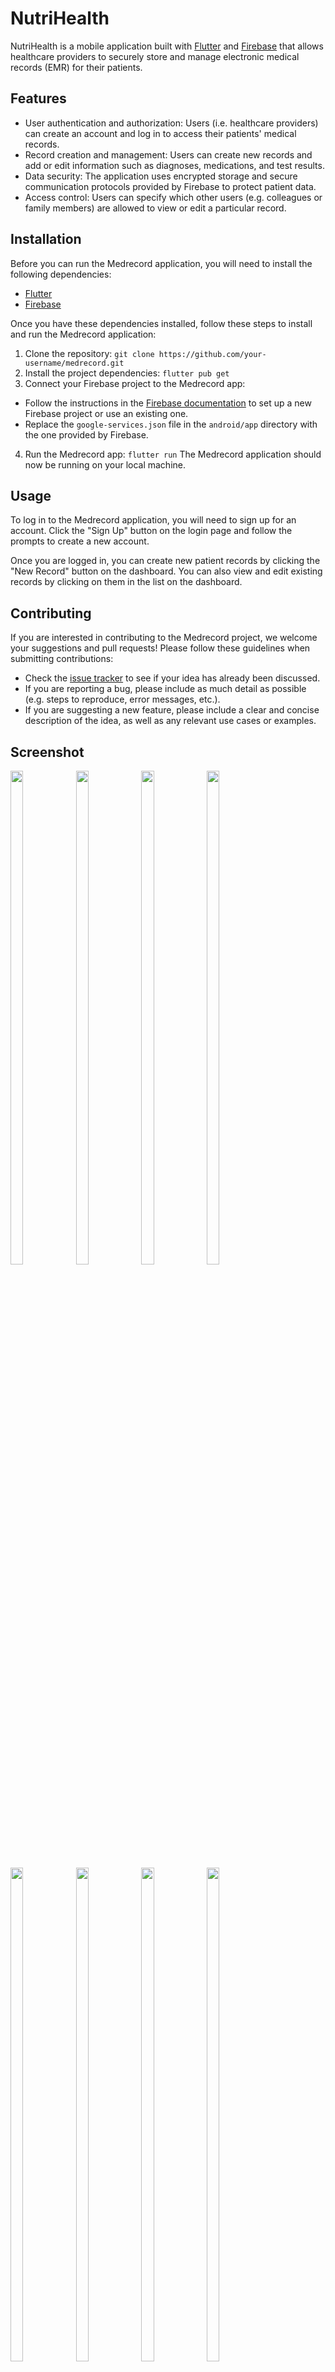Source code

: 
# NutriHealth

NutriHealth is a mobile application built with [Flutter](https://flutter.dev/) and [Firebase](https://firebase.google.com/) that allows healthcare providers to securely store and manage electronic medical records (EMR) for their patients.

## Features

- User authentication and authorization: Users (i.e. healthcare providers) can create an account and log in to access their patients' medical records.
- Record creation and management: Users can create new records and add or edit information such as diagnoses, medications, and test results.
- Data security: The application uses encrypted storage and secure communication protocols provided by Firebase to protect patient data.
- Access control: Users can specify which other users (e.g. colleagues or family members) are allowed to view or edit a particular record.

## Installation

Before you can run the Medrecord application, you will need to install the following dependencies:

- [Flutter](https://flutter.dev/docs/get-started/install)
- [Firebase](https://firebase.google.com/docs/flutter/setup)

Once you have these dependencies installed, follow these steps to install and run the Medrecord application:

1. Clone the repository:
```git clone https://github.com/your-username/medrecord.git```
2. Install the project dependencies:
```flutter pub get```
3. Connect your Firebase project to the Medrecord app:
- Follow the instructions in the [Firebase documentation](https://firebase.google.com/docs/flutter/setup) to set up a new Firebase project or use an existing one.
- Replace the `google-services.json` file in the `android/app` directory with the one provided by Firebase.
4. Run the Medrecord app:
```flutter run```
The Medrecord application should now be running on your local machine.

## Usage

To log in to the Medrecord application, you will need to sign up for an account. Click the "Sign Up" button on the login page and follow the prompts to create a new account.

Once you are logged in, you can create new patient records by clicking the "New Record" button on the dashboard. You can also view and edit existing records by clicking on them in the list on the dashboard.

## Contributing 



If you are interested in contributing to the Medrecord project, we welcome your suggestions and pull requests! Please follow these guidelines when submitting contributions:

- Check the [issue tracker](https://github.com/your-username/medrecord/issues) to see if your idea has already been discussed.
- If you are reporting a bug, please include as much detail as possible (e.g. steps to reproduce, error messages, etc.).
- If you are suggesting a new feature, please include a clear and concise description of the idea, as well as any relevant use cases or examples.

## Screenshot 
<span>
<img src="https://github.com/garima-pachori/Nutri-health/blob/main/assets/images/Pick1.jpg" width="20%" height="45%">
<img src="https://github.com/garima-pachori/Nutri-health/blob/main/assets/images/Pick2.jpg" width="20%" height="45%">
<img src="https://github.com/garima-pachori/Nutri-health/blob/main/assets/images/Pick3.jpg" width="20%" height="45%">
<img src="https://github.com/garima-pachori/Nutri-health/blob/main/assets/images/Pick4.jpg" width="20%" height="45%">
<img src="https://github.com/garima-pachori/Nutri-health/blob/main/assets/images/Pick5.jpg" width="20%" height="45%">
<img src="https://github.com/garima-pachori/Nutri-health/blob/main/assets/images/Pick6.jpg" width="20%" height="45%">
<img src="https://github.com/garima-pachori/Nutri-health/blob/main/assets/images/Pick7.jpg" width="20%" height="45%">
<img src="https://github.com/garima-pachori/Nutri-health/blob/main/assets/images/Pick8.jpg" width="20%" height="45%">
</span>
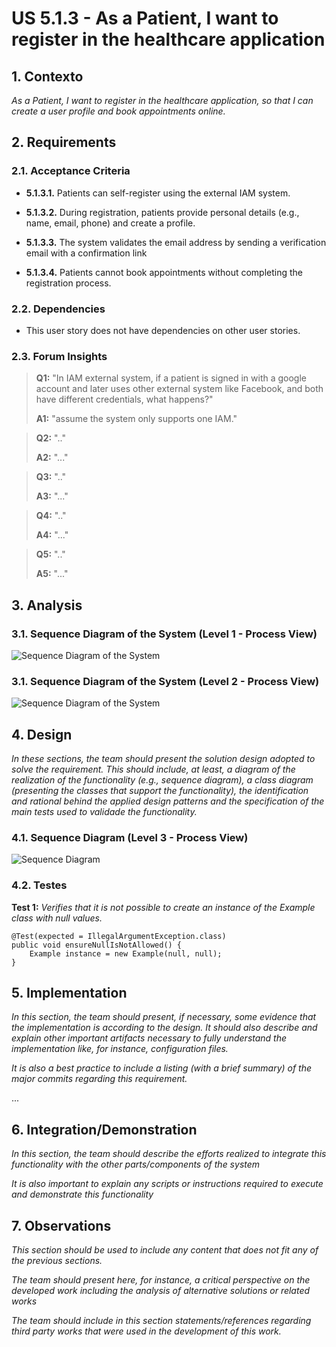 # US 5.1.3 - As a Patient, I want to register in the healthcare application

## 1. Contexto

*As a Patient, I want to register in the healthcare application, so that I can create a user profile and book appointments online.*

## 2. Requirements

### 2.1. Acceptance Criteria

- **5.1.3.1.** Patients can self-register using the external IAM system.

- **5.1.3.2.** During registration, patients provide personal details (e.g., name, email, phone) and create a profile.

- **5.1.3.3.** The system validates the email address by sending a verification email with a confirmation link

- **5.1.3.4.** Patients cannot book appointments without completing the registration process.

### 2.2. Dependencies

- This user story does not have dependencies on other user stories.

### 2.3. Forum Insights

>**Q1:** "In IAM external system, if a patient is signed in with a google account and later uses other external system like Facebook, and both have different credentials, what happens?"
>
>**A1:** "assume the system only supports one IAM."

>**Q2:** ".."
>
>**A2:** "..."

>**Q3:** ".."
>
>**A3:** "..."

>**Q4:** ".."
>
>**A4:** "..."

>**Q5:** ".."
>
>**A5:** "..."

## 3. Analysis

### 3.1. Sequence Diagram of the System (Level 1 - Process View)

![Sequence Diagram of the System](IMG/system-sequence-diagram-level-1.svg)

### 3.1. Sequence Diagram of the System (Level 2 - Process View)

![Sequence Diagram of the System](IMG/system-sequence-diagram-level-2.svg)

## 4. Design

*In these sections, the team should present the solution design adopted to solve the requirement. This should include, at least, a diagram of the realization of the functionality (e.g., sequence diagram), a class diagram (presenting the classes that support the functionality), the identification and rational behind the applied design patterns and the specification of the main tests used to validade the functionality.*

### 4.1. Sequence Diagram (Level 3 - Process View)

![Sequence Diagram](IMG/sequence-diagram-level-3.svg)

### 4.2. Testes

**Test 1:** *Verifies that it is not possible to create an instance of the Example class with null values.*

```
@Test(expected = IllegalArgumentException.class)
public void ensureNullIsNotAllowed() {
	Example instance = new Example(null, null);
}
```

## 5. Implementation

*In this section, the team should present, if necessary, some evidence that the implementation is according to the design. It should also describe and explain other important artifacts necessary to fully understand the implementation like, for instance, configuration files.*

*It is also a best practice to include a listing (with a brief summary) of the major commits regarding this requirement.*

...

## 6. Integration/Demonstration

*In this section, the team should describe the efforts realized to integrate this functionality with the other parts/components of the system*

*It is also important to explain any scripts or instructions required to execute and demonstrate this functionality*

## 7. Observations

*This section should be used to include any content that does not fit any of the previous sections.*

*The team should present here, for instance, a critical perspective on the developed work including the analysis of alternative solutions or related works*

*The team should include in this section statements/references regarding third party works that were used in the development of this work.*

··········

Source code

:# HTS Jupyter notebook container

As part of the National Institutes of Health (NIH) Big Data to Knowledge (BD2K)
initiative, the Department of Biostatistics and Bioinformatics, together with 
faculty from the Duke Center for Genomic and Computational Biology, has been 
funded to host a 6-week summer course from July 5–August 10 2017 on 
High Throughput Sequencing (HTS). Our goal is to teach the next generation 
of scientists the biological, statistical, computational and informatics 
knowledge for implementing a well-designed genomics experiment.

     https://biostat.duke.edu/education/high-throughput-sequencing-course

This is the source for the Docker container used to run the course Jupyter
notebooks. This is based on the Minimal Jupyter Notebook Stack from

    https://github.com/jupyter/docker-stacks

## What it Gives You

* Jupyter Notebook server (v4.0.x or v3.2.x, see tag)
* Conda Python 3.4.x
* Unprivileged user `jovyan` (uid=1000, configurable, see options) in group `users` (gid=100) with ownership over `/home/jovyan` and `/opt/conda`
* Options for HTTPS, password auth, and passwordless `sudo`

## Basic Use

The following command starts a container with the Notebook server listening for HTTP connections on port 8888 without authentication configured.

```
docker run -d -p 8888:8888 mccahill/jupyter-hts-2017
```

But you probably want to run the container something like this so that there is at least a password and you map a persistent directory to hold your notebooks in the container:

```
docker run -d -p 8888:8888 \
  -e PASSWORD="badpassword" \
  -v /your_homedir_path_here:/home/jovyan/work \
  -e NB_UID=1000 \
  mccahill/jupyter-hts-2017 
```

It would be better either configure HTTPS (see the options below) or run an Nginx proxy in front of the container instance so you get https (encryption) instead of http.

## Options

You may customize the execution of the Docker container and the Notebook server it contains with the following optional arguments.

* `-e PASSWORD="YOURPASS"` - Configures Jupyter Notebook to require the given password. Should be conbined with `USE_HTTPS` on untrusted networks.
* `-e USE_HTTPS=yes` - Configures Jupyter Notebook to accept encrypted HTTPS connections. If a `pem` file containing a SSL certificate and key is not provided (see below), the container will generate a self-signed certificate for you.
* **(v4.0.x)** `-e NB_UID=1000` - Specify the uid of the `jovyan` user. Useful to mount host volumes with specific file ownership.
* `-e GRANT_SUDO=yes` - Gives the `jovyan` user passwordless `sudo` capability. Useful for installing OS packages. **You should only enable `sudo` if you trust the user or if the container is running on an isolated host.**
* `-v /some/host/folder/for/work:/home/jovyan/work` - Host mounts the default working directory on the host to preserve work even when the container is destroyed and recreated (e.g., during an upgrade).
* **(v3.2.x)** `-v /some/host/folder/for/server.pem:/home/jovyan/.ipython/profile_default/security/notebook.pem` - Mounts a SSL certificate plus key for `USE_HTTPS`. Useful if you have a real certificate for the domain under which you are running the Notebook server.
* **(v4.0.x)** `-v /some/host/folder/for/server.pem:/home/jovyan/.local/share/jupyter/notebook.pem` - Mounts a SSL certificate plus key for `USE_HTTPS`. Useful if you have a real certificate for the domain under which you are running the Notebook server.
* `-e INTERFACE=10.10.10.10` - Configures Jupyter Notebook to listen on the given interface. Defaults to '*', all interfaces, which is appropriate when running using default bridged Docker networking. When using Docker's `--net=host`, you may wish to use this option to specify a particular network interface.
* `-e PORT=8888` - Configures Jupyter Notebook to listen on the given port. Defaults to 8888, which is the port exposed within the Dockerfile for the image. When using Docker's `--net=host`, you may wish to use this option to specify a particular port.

··········

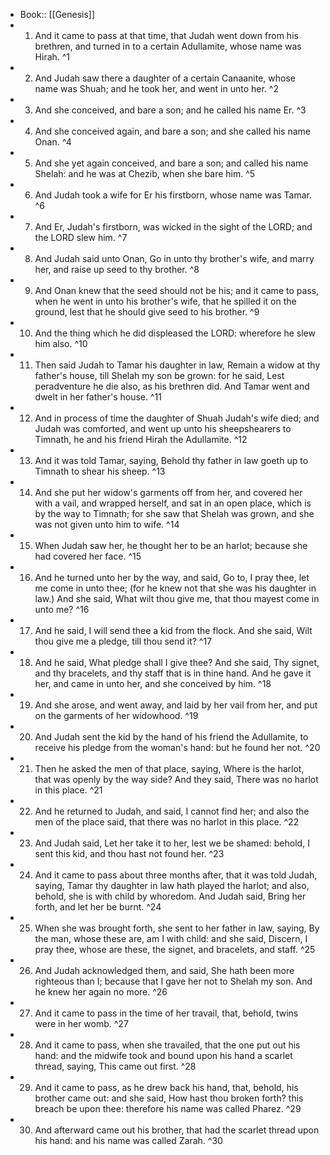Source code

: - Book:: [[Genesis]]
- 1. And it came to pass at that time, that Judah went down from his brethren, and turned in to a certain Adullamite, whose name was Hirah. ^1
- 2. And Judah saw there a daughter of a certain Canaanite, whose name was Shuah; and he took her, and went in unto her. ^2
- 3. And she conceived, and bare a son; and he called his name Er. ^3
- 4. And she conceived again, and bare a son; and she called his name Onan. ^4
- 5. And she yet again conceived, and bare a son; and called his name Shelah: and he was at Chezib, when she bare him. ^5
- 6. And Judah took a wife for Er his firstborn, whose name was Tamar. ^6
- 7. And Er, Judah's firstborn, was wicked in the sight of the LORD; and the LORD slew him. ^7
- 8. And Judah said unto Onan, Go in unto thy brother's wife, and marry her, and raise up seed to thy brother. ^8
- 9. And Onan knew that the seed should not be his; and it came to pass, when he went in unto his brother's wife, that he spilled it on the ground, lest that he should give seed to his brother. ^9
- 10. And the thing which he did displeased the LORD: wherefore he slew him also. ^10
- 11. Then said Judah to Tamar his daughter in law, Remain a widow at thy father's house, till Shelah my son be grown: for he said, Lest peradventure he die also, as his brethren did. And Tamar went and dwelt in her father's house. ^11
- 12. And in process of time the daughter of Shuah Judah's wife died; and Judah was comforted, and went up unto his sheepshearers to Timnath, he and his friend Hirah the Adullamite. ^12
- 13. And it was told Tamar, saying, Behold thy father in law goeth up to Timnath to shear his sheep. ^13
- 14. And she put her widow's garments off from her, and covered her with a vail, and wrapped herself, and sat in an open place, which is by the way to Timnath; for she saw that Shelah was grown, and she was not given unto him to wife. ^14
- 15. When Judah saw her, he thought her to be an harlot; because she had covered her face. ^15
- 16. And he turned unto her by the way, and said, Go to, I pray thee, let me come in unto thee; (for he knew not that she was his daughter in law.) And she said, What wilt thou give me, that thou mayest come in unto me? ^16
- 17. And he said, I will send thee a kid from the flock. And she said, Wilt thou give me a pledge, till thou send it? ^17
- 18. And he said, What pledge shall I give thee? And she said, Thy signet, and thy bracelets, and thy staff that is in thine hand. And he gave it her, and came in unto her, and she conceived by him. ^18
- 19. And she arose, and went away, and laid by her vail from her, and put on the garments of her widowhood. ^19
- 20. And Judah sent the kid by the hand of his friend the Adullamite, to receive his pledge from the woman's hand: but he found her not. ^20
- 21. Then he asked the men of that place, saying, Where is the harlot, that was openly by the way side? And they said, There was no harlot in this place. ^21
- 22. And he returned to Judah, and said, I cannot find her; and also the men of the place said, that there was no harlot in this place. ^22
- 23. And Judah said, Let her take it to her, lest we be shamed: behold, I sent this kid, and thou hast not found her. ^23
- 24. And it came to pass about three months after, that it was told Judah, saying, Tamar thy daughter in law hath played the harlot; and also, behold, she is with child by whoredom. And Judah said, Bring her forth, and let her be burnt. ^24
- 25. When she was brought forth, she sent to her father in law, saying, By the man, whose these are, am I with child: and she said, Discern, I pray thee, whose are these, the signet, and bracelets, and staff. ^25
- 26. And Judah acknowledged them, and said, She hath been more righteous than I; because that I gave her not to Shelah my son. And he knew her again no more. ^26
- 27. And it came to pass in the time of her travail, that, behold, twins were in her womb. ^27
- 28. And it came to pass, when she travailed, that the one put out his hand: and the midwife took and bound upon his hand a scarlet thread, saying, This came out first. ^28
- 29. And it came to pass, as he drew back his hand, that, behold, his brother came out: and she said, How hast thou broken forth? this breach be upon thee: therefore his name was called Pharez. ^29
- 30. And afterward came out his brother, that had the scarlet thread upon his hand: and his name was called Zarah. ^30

··········

Goal of the exercise:
Set aside each line above that includes the string "were" and report it.

Answer to this exercise:
*The team should include in this section statements/references regarding third party works that were used in the development of this work.*
- 27. And it came to pass in the time of her travail, that, behold, twins were in her womb. ^27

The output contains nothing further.